--- Task to complete ---
Find all the lines in the entries below that hold the word "humana" and copy them.

Saved entries
══════════

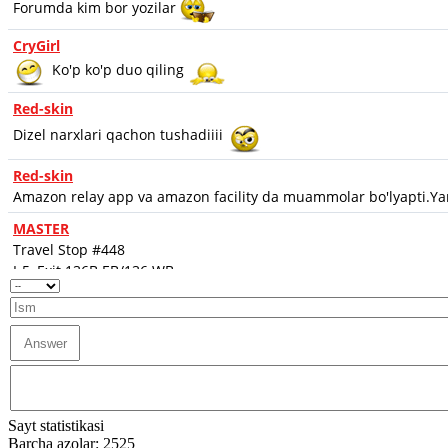
Sayt statistikasi
Barcha azolar: 2525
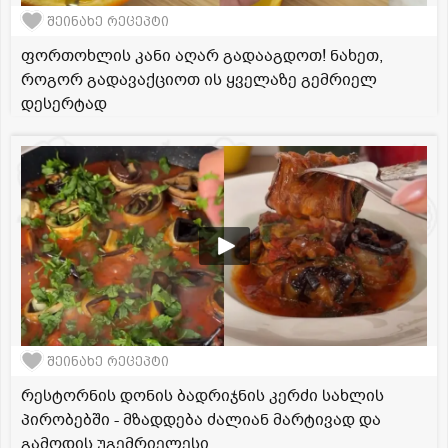
შეინახე რეცეპტი
ფორთოხლის კანი აღარ გადააგდოთ! ნახეთ,
როგორ გადავაქციოთ ის ყველაზე გემრიელ
დესერტად
შეინახე რეცეპტი
რესტორნის დონის ბადრიჯნის კერძი სახლის
პირობებში - მზადდება ძალიან მარტივად და
გამოდის უგემრიელესი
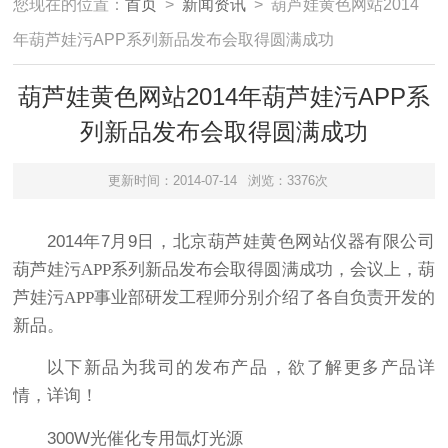
您现在的位置：
首页
>
新闻资讯
> 葫芦娃黄色网站2014
年葫芦娃污APP系列新品发布会取得圆满成功
葫芦娃黄色网站2014年葫芦娃污APP系
列新品发布会取得圆满成功
更新时间：2014-07-14
浏览：3376次
2014
年
7
月
9
日，北京葫芦娃黄色网站仪器有限公司
葫芦娃污APP系列新品发布会取得圆满成功，会议上，葫
芦娃污APP事业部研发工程师分别介绍了各自负责开发的
新品。
以下新品为我司的发布产品，欲了解更多产品详
情，详询！
300W
光催化专用氙灯光源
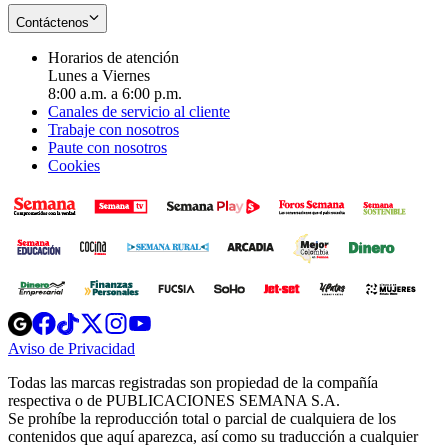
Contáctenos
Horarios de atención
Lunes a Viernes
8:00 a.m. a 6:00 p.m.
Canales de servicio al cliente
Trabaje con nosotros
Paute con nosotros
Cookies
Opens
Opens
Opens
Opens
Opens
in
in
in
in
in
Aviso de Privacidad
Opens
new
new
new
new
new
in
window
window
window
window
window
Todas las marcas registradas son propiedad de la compañía
new
respectiva o de PUBLICACIONES SEMANA S.A.
window
Se prohíbe la reproducción total o parcial de cualquiera de los
contenidos que aquí aparezca, así como su traducción a cualquier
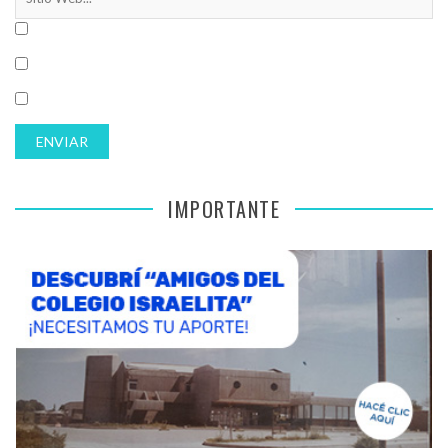
IMPORTANTE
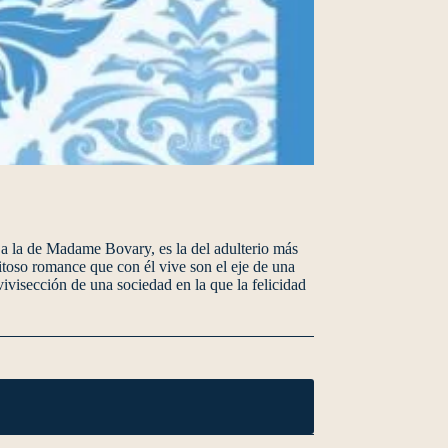
 a la de Madame Bovary, es la del adulterio más
epitoso romance que con él vive son el eje de una
ivisección de una sociedad en la que la felicidad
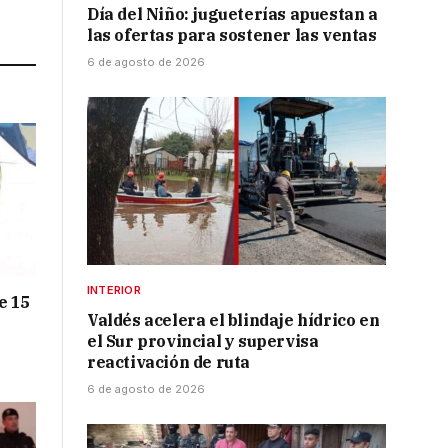
Día del Niño: jugueterías apuestan a
Link
las ofertas para sostener las ventas
6 de agosto de 2026
INTERIOR
e 15
Valdés acelera el blindaje hídrico en
el Sur provincial y supervisa
reactivación de ruta
6 de agosto de 2026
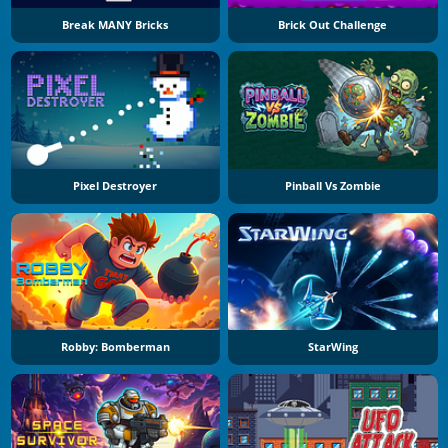
Break MANY Bricks
Brick Out Challenge
Pixel Destroyer
Pinball Vs Zombie
Robby: Bomberman
StarWing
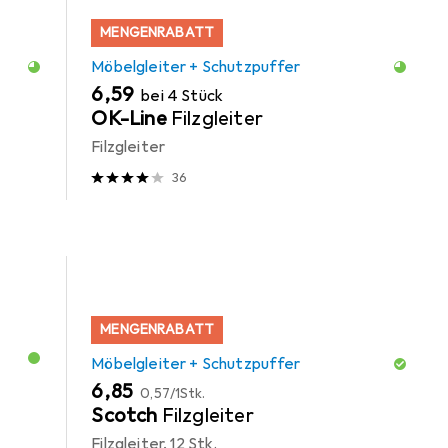
MENGENRABATT
Möbelgleiter + Schutzpuffer
EUR
6,59
bei 4 Stück
OK-Line
Filzgleiter
Filzgleiter
36
MENGENRABATT
Möbelgleiter + Schutzpuffer
EUR
EUR
6,85
0,57
/
1Stk.
Scotch
Filzgleiter
Filzgleiter, 12 Stk.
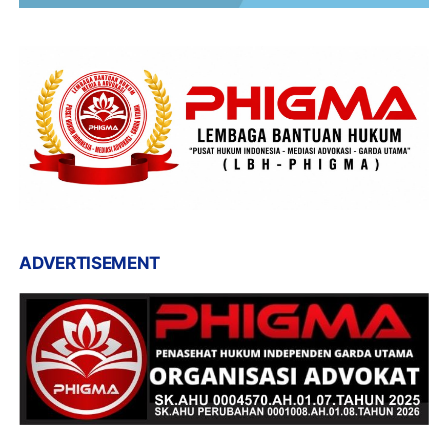
ADVERTISEMENT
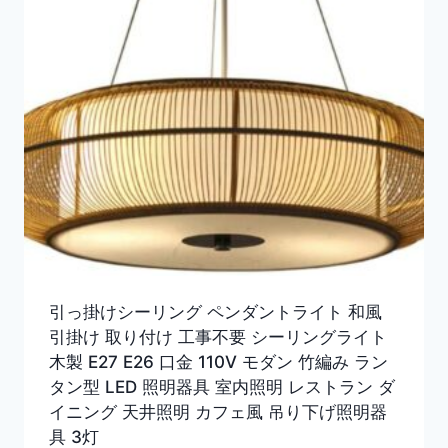
引っ掛けシーリング ペンダントライト 和風
引掛け 取り付け 工事不要 シーリングライト
木製 E27 E26 口金 110V モダン 竹編み ラン
タン型 LED 照明器具 室内照明 レストラン ダ
イニング 天井照明 カフェ風 吊り下げ照明器
具 3灯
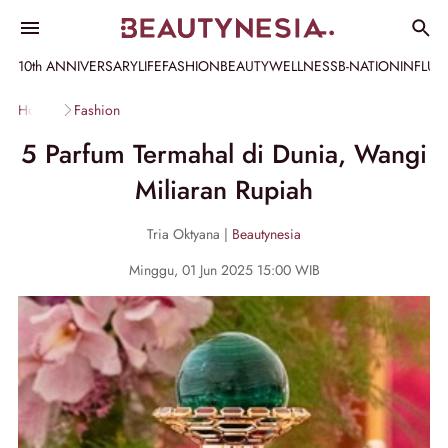
10th ANNIVERSARY
LIFE
FASHION
BEAUTY
WELLNESS
B-NATION
INFLU
Home
Fashion
5 Parfum Termahal di Dunia, Wangi
Miliaran Rupiah
Tria Oktyana |
Beautynesia
Minggu, 01 Jun 2025 15:00 WIB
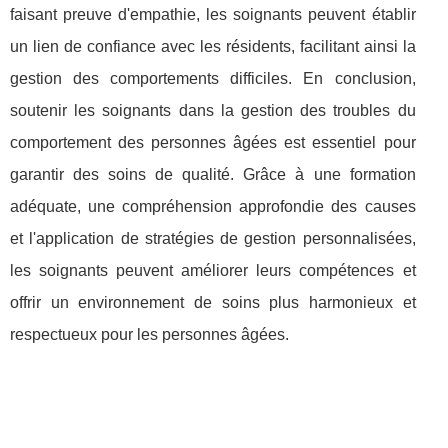
faisant preuve d'empathie, les soignants peuvent établir
un lien de confiance avec les résidents, facilitant ainsi la
gestion des comportements difficiles. En conclusion,
soutenir les soignants dans la gestion des troubles du
comportement des personnes âgées est essentiel pour
garantir des soins de qualité. Grâce à une formation
adéquate, une compréhension approfondie des causes
et l'application de stratégies de gestion personnalisées,
les soignants peuvent améliorer leurs compétences et
offrir un environnement de soins plus harmonieux et
respectueux pour les personnes âgées.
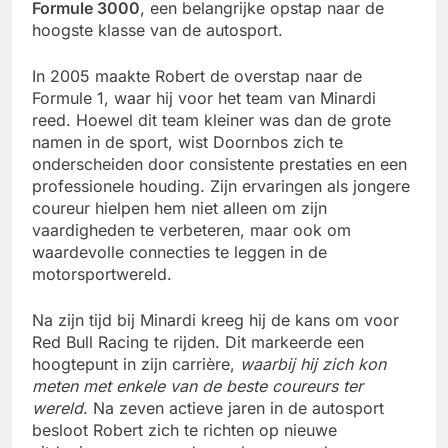
Formule 3000
, een belangrijke opstap naar de
hoogste klasse van de autosport.
In 2005 maakte Robert de overstap naar de
Formule 1, waar hij voor het team van Minardi
reed. Hoewel dit team kleiner was dan de grote
namen in de sport, wist Doornbos zich te
onderscheiden door consistente prestaties en een
professionele houding. Zijn ervaringen als jongere
coureur hielpen hem niet alleen om zijn
vaardigheden te verbeteren, maar ook om
waardevolle connecties te leggen in de
motorsportwereld.
Na zijn tijd bij Minardi kreeg hij de kans om voor
Red Bull Racing te rijden. Dit markeerde een
hoogtepunt in zijn carrière,
waarbij hij zich kon
meten met enkele van de beste coureurs ter
wereld
. Na zeven actieve jaren in de autosport
besloot Robert zich te richten op nieuwe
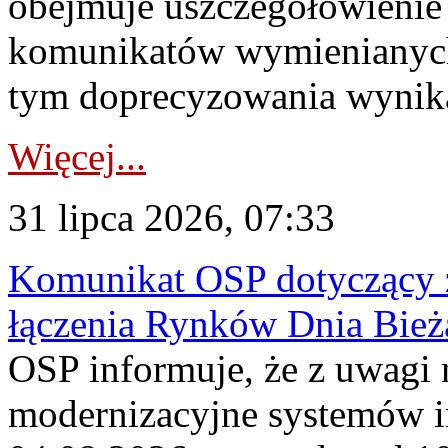
obejmuje uszczegółowienie
komunikatów wymienianych
tym doprecyzowania wynikaj
Więcej...
31 lipca 2026, 07:33
Komunikat OSP dotyczący z
łączenia Rynków Dnia Bież
OSP informuje, że z uwagi 
modernizacyjne systemów 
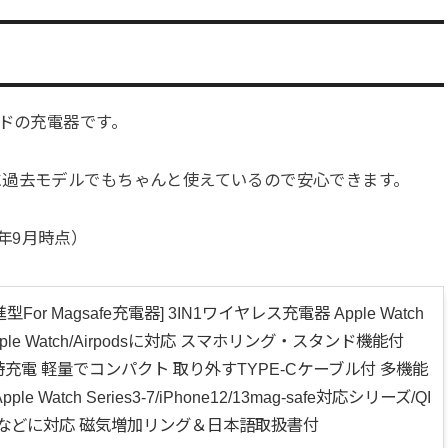
ンドの充電器です。
に過去モデルでもちゃんと使えているので安心できます。
2年9月時点）
進型For Magsafe充電器] 3IN1ワイヤレス充電器 Apple Watch
Apple Watch/Airpodsに対応 スマホリング・スタンド機能付
時充電 軽量でコンパクト 取り外すTYPE-Cケーブル付 多機能
e Watch Series3-7/iPhone12/13mag-safe対応シリーズ/QI
odsなどに対応 磁気増加リング＆日本語取扱書付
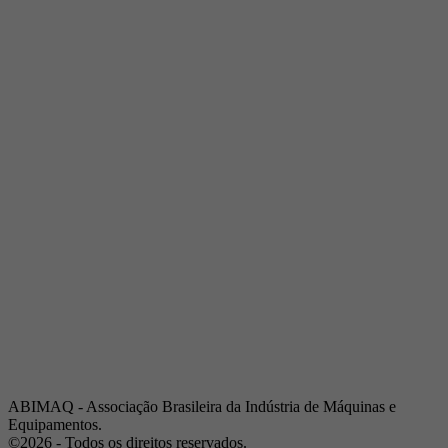
Telefone:
(19) 3432-2517
Celular:
(19) 97128-4664
E-mail:
srpi@abimaq.org.br
Ribeirão Preto - São Paulo
Endereço:
Av. Pres. Vargas, 2001 | Sala 153
Telefone:
(16) 3941-4113
Celular:
(16) 9 9734-2810
São José dos Campos - São Paulo
Endereço:
Estrada Dr. Altino Bondesan, 500 | Sala 112
Telefone:
(12) 3939-5733
Celular:
(12) 99614-6010
E-mail:
srvp@abimaq.org.br
São Paulo - São Paulo
Endereço:
Avenida Jabaquara, 2925
Telefone:
(11) 5582-6311
ABIMAQ - Associação Brasileira da Indústria de Máquinas e
Equipamentos.
©2026 - Todos os direitos reservados.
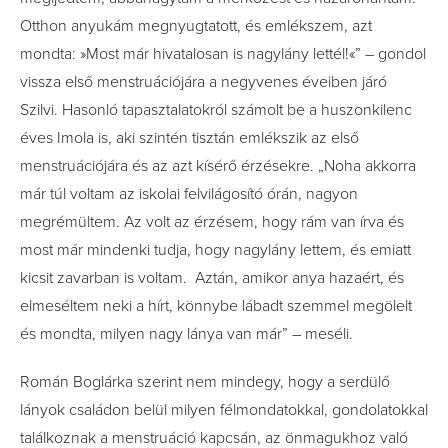
Otthon anyukám megnyugtatott, és emlékszem, azt
mondta: »Most már hivatalosan is nagylány lettél!«” – gondol
vissza első menstruációjára a negyvenes éveiben járó
Szilvi. Hasonló tapasztalatokról számolt be a huszonkilenc
éves Imola is, aki szintén tisztán emlékszik az első
menstruációjára és az azt kísérő érzésekre. „Noha akkorra
már túl voltam az iskolai felvilágosító órán, nagyon
megrémültem. Az volt az érzésem, hogy rám van írva és
most már mindenki tudja, hogy nagylány lettem, és emiatt
kicsit zavarban is voltam. Aztán, amikor anya hazaért, és
elmeséltem neki a hírt, könnybe lábadt szemmel megölelt
és mondta, milyen nagy lánya van már” – meséli.
Román Boglárka szerint nem mindegy, hogy a serdülő
lányok családon belül milyen félmondatokkal, gondolatokkal
találkoznak a menstruáció kapcsán, az önmagukhoz való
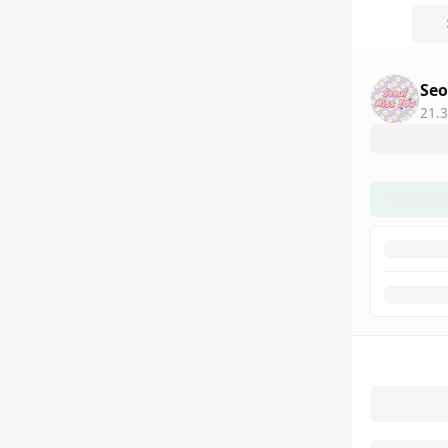
Seo
21.3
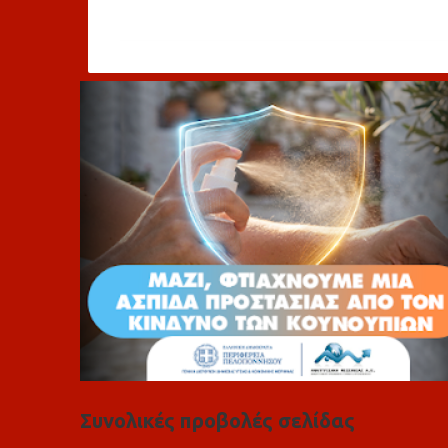
χ
ό
λ
ι
α
Συνολικές προβολές σελίδας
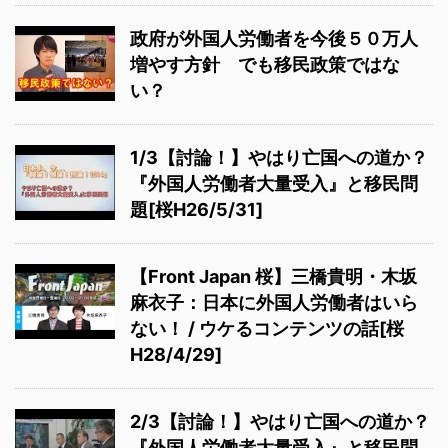
政府が外国人労働者を今後５０万人
増やす方針 でも移民政策ではな
い？
1/3【討論！】やはり亡国への道か？
『外国人労働者大量受入』と移民問
題[桜H26/5/31]
【Front Japan 桜】三橋貴明・木坂
麻衣子：日本に外国人労働者はいら
ない！ / ウケるコンテンツの話[桜
H28/4/29]
2/3【討論！】やはり亡国への道か？
『外国人労働者大量受入』と移民問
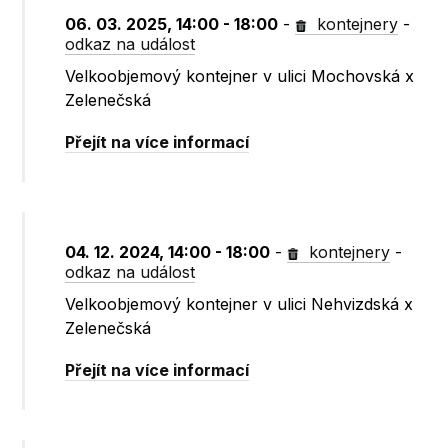
06. 03. 2025, 14:00 - 18:00
-
kontejnery
-
odkaz na událost
Velkoobjemový kontejner v ulici Mochovská x
Zelenečská
Přejít na více informací
04. 12. 2024, 14:00 - 18:00
-
kontejnery
-
odkaz na událost
Velkoobjemový kontejner v ulici Nehvizdská x
Zelenečská
Přejít na více informací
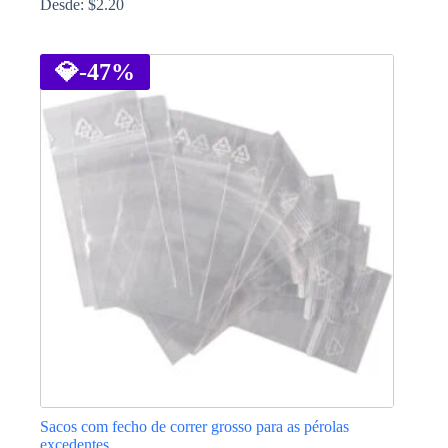
Desde:
$
2.20
This
product
has
💎
-47%
multiple
variants.
The
options
may
be
chosen
on
the
product
page
Sacos com fecho de correr grosso para as pérolas
excedentes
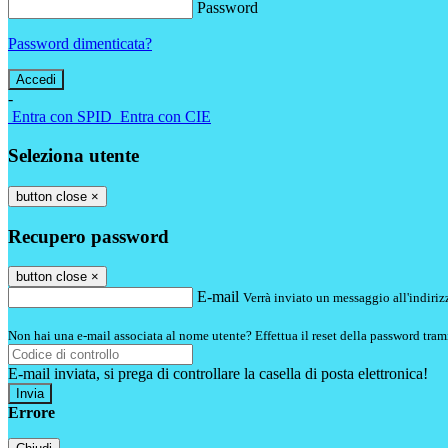
Password
Password dimenticata?
-
Entra con SPID
Entra con CIE
Seleziona utente
button close
×
Recupero password
button close
×
E-mail
Verrà inviato un messaggio all'indirizz
Non hai una e-mail associata al nome utente? Effettua il reset della password tram
E-mail inviata, si prega di controllare la casella di posta elettronica!
Errore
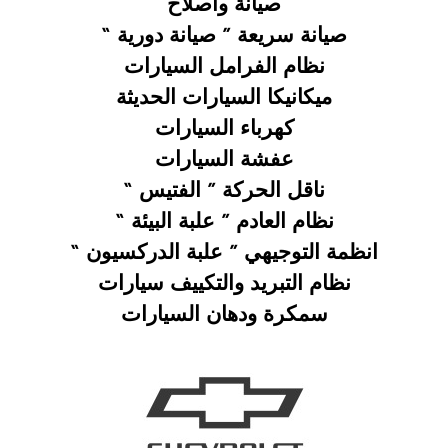
صيانة واصلاح
صيانة سريعة ”
صيانة دورية “
نظام الفرامل السيارات
ميكانيكا السيارات الحديثة
كهرباء السيارات
عفشة السيارات
ناقل الحركة ” الفتيس “
نظام العادم ” علبة البيئة “
انظمة التوجيهي ” علبة الدركسيون “
نظام التبريد والتكييف سيارات
سمكرة ودهان السيارات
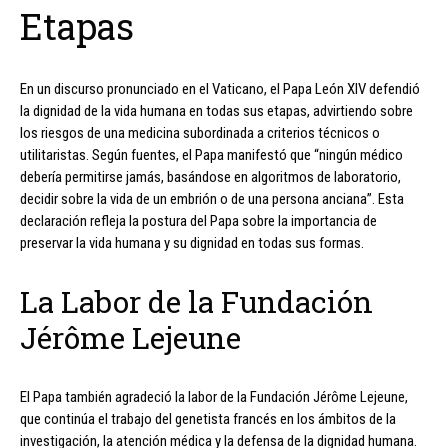
Etapas
En un discurso pronunciado en el Vaticano, el Papa León XIV defendió
la dignidad de la vida humana en todas sus etapas, advirtiendo sobre
los riesgos de una medicina subordinada a criterios técnicos o
utilitaristas. Según fuentes, el Papa manifestó que “ningún médico
debería permitirse jamás, basándose en algoritmos de laboratorio,
decidir sobre la vida de un embrión o de una persona anciana”. Esta
declaración refleja la postura del Papa sobre la importancia de
preservar la vida humana y su dignidad en todas sus formas.
La Labor de la Fundación
Jérôme Lejeune
El Papa también agradeció la labor de la Fundación Jérôme Lejeune,
que continúa el trabajo del genetista francés en los ámbitos de la
investigación, la atención médica y la defensa de la dignidad humana.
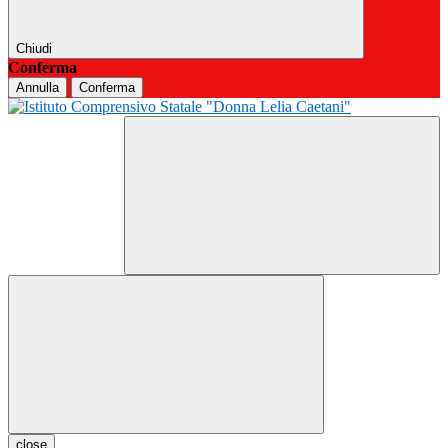
Chiudi
Conferma
Annulla
Conferma
close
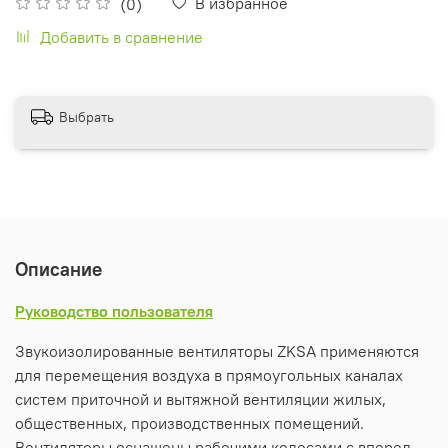
В избранное
(0)
Добавить в сравнение
Выбрать
Описание
Руководство пользователя
Звукоизолированные вентиляторы ZKSA применяются
для перемещения воздуха в прямоугольных каналах
систем приточной и вытяжной вентиляции жилых,
общественных, производственных помещений.
Вентиляторы оснащены рабочими колесами с вперед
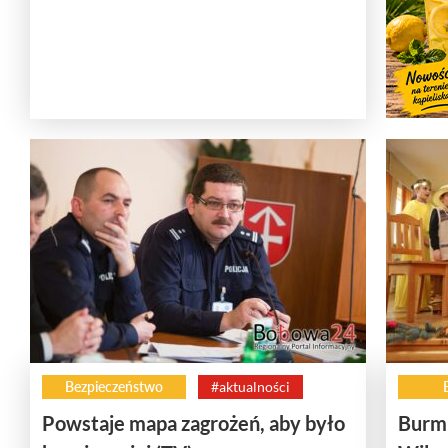
Bezpieczeństwo
#aktualności
Powstaje mapa zagrożeń, aby było
Burmi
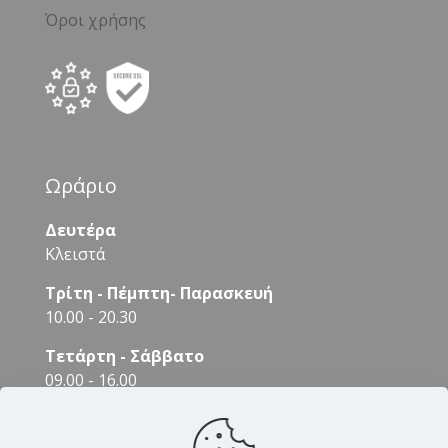
Όροι χρήσης
Ωράριο
Δευτέρα
Κλειστά
Τρίτη - Πέμπτη- Παρασκευή
10.00 - 20.30
Τετάρτη - Σάββατο
09.00 - 16.00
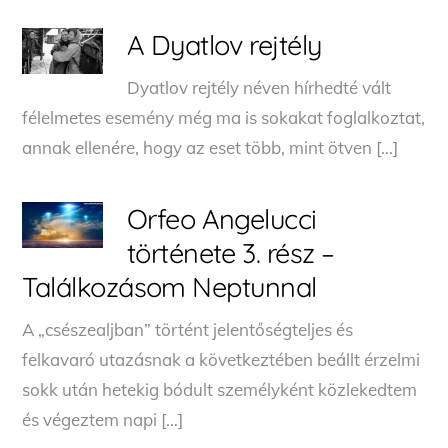
A Dyatlov rejtély
Dyatlov rejtély néven hírhedté vált
félelmetes esemény még ma is sokakat foglalkoztat,
annak ellenére, hogy az eset több, mint ötven […]
Orfeo Angelucci
története 3. rész –
Találkozásom Neptunnal
A „csészealjban” történt jelentőségteljes és
felkavaró utazásnak a következtében beállt érzelmi
sokk után hetekig bódult személyként közlekedtem
és végeztem napi […]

══════════

--- Output for this task ---
la dignidad de la vida humana en todas sus etapas, advirtiendo sobre
preservar la vida humana y su dignidad en todas sus formas.
investigación, la atención médica y la defensa de la dignidad humana.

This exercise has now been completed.